▶ **Required actions**
1 - Decide whether each statement agrees with the performance-testing passage below. Answer yes or no for each, and quote the words of the passage that settle it.
(a) Each script was run twice, first with tracing off.
(b) Data was exported to a dashboard once a week.
(c) The scanning and put-away transactions saw performance time cut by 30-60%.
2 - Answer these questions from the performance-testing passage below.
(a) How low were the response times being dealt with?
(b) What were the new tests run several months later meant to follow?
(c) Which transactions did the improvement efforts focus on?
3 - Carry on the performance-testing passage below, starting after its final sentence.

▶ **Given passage**
= = = = = = =

As we were dealing with relatively low response times (sub-second) we were concerned about the tracing activity interfering with the system response time. We ran each script twice – once with tracing off (where we would capture response times) and secondly with tracing switched on. When we saw any poor results in the morning we could analyse exactly what happened together with the system engineers, armed with function-module level information.
As part of our nightly run, we exported data to a dashboard. This allowed us to track any improvements (or not) implemented by the engineers and be able to demonstrate the progress we were making.
Document it all
Finally, as part of our commitment to our customer to leave him with a repeatable testing process, we documented all our tools and steps in a beautiful step-by-step methodology package. Something I was glad to have done when I was invited back several months later to run some new tests following a database upgrade!
Reducing performance time by 30 to 60%
We focused our improvement efforts on the most frequently used transactions and the ones that fell the furthest from the first goal. In particular, we had success with the scanning and put-away transactions where we were able to reduce performance time by 30-60%.

= = = = = = =

▶ **Material supplied**
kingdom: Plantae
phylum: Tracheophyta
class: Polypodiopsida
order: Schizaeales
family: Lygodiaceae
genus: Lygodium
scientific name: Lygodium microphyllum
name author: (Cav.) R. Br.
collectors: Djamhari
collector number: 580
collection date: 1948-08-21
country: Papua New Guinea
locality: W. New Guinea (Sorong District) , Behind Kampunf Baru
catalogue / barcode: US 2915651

= = = = = = =

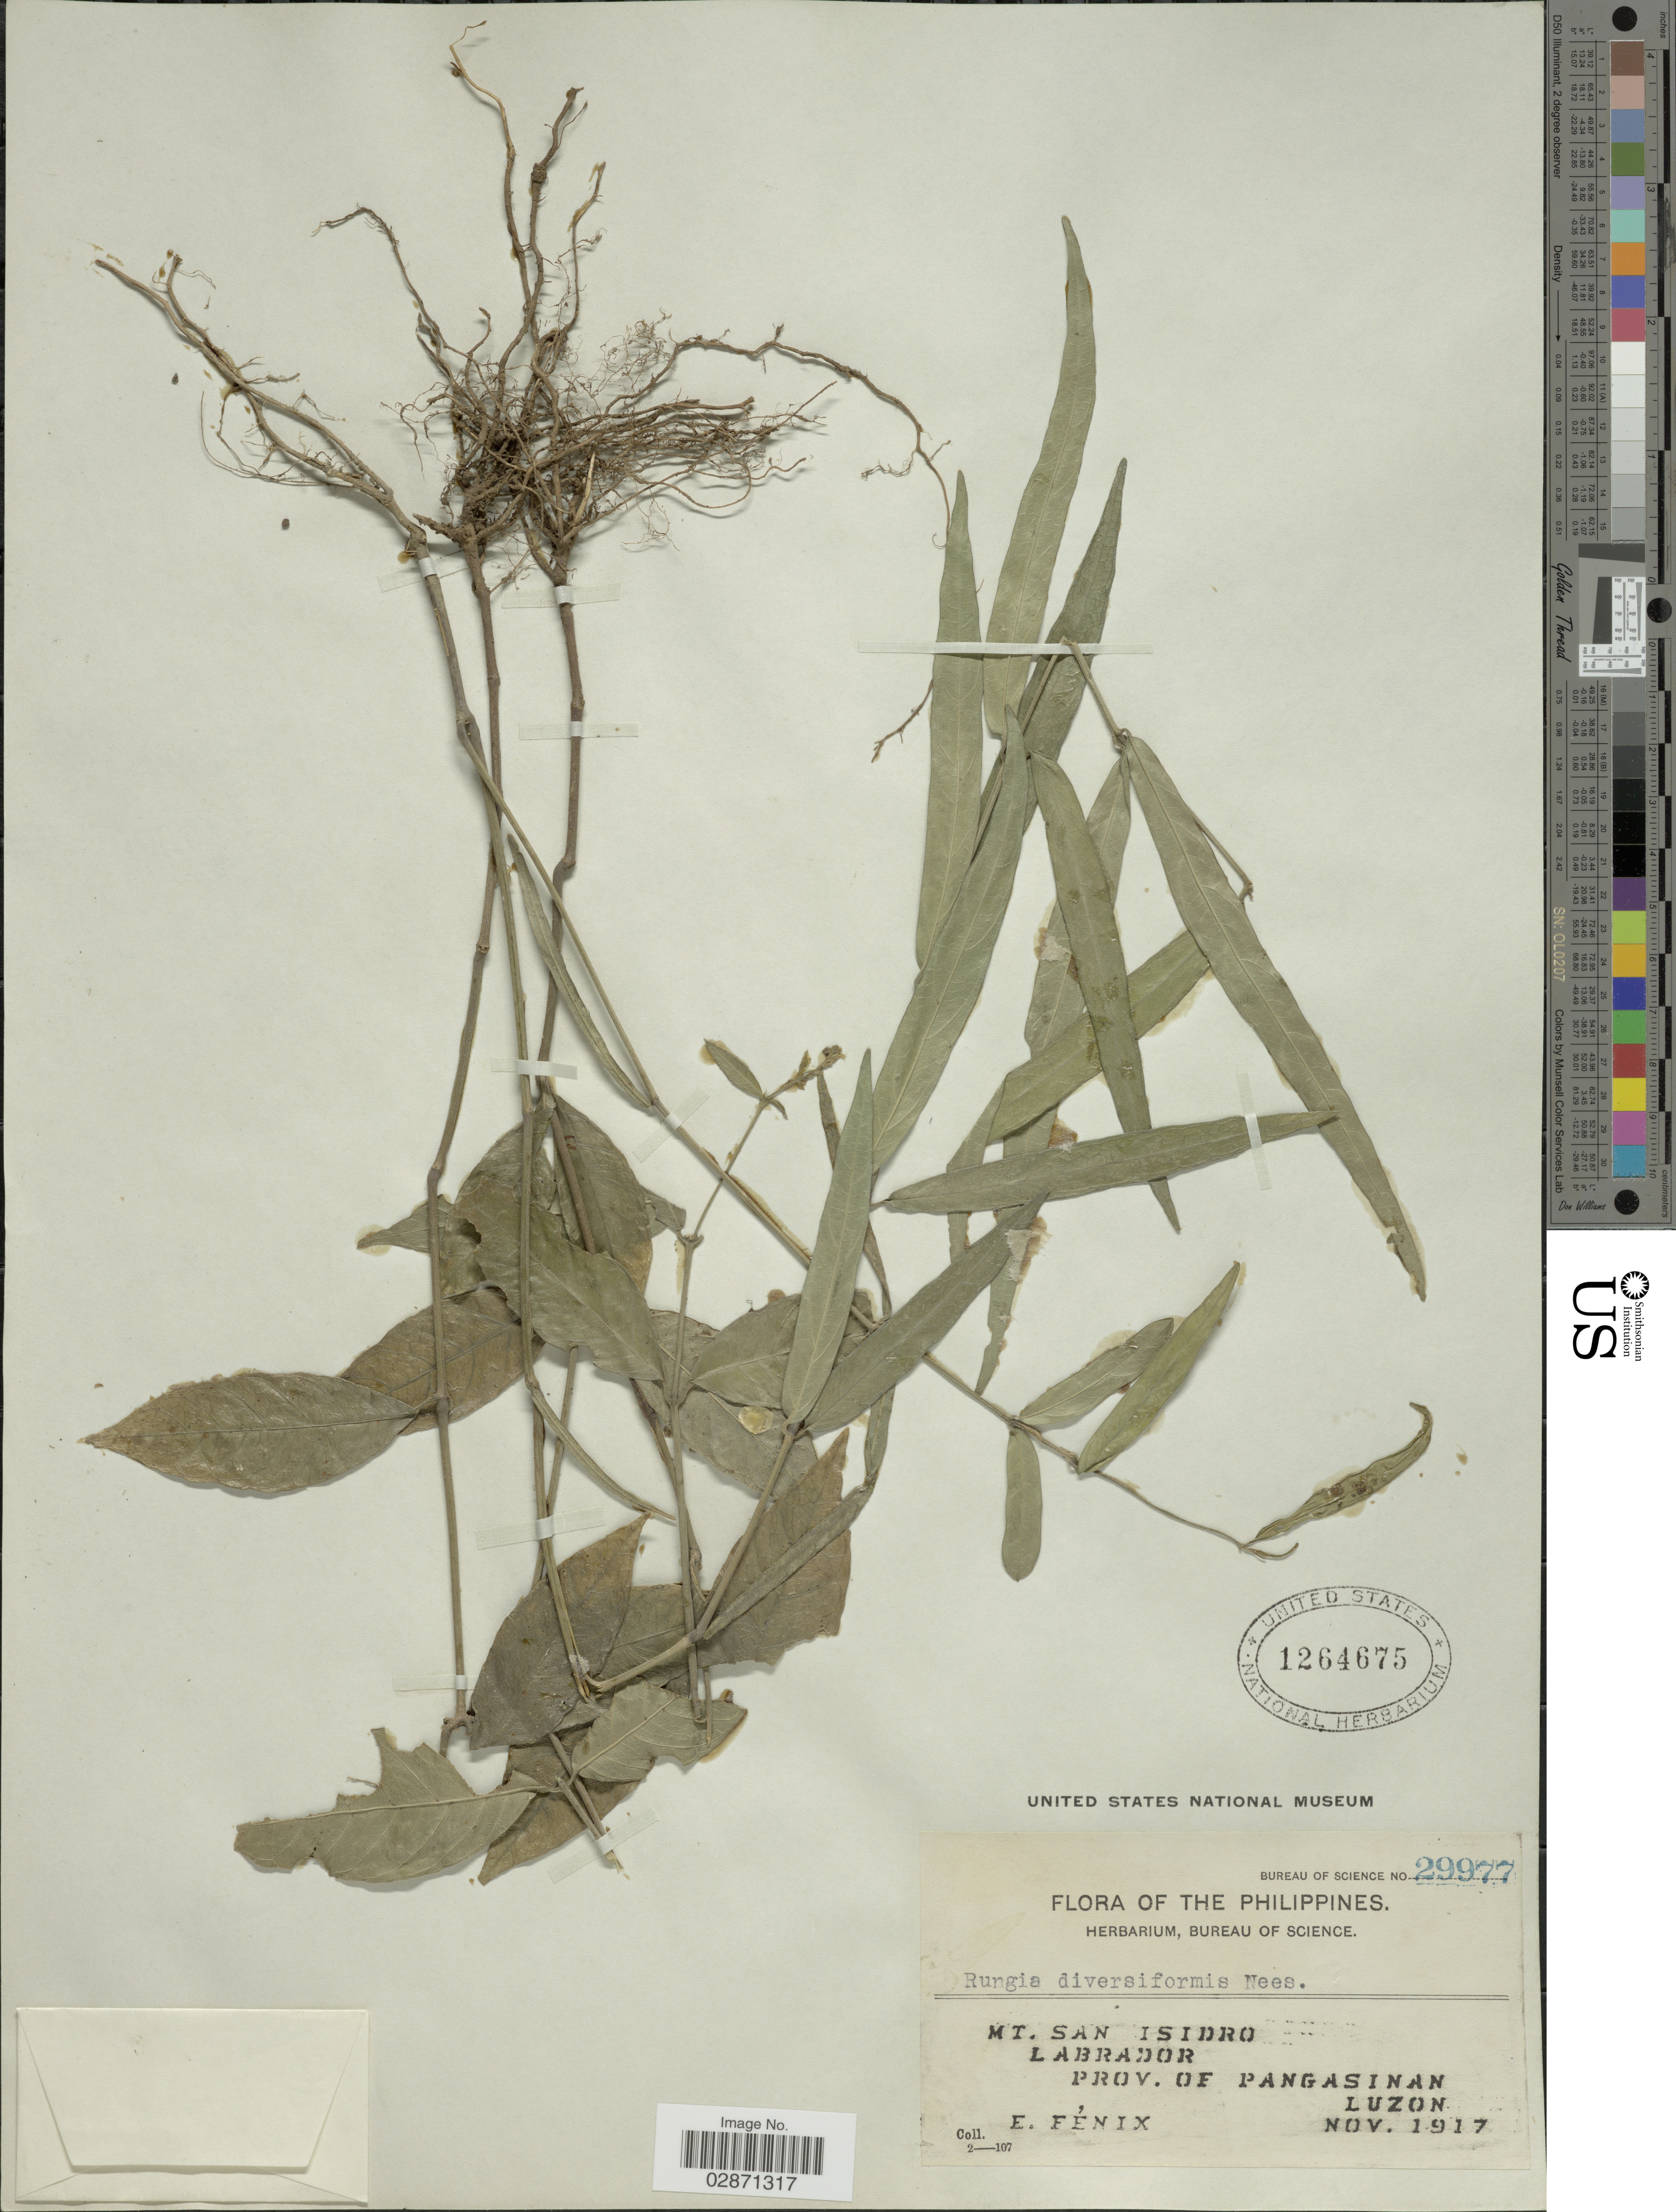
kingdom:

= = = = = = =

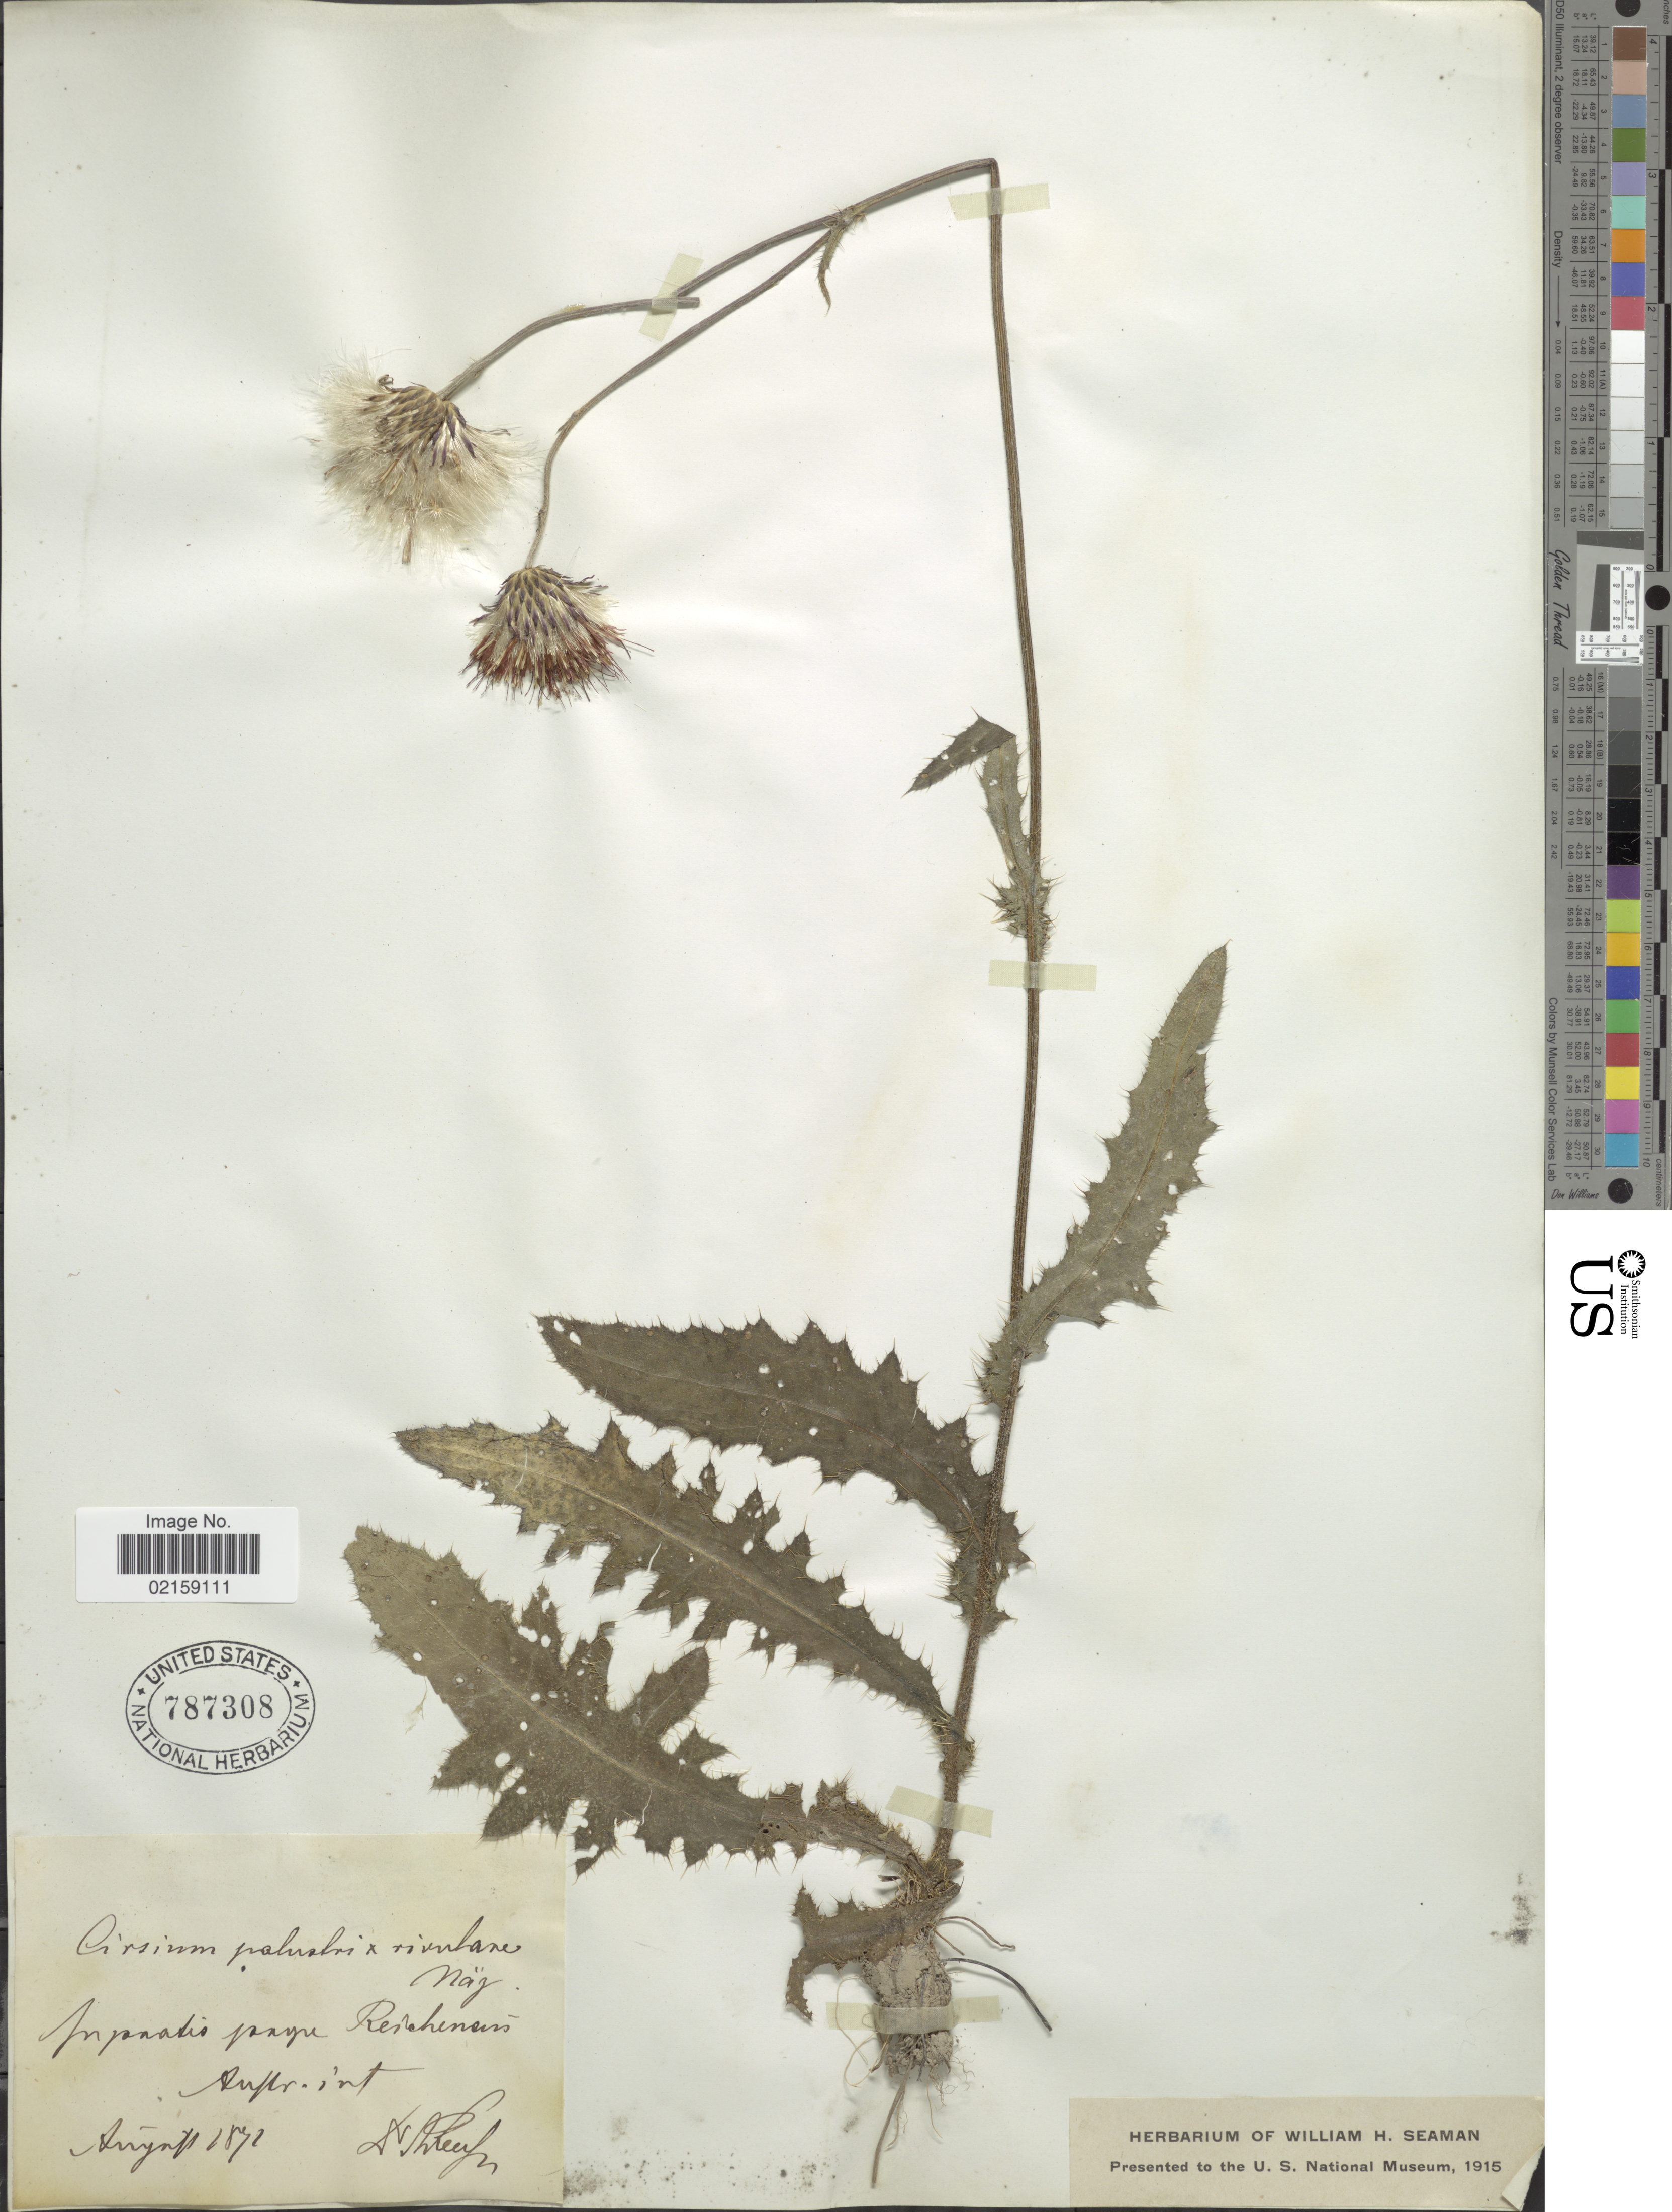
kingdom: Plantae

= = = = = = =

▶ **Expected outputs**
1 -
(a) Yes: "once with tracing off (where we would capture response times) and secondly with tracing switched on"
(b) No: "As part of our nightly run, we exported data to a dashboard."
(c) Yes: "we had success with the scanning and put-away transactions where we were able to reduce performance time by 30-60%"

2 -
(a) Sub-second.
(b) A database upgrade.
(c) The most frequently used transactions and the ones that fell the furthest from the first goal.

3 -
What did we learn from this project? Any performance test engineer will tell you that understanding root cause of performance issues requires deep systems expertise.
We were fortunate to have access to some serious talent in this area. Even after we’ve found performance problems and understood why, implementing the fixes is a technical and managerial challenge.
Finally, the biggest takeaway was that it took some heavy-weight top-down commitment from our client to support us with everything we needed to ensure he got his sub-second response time.
Below is the podcast I recorded about this experience.
Please share your own experience with us by leaving a comment below.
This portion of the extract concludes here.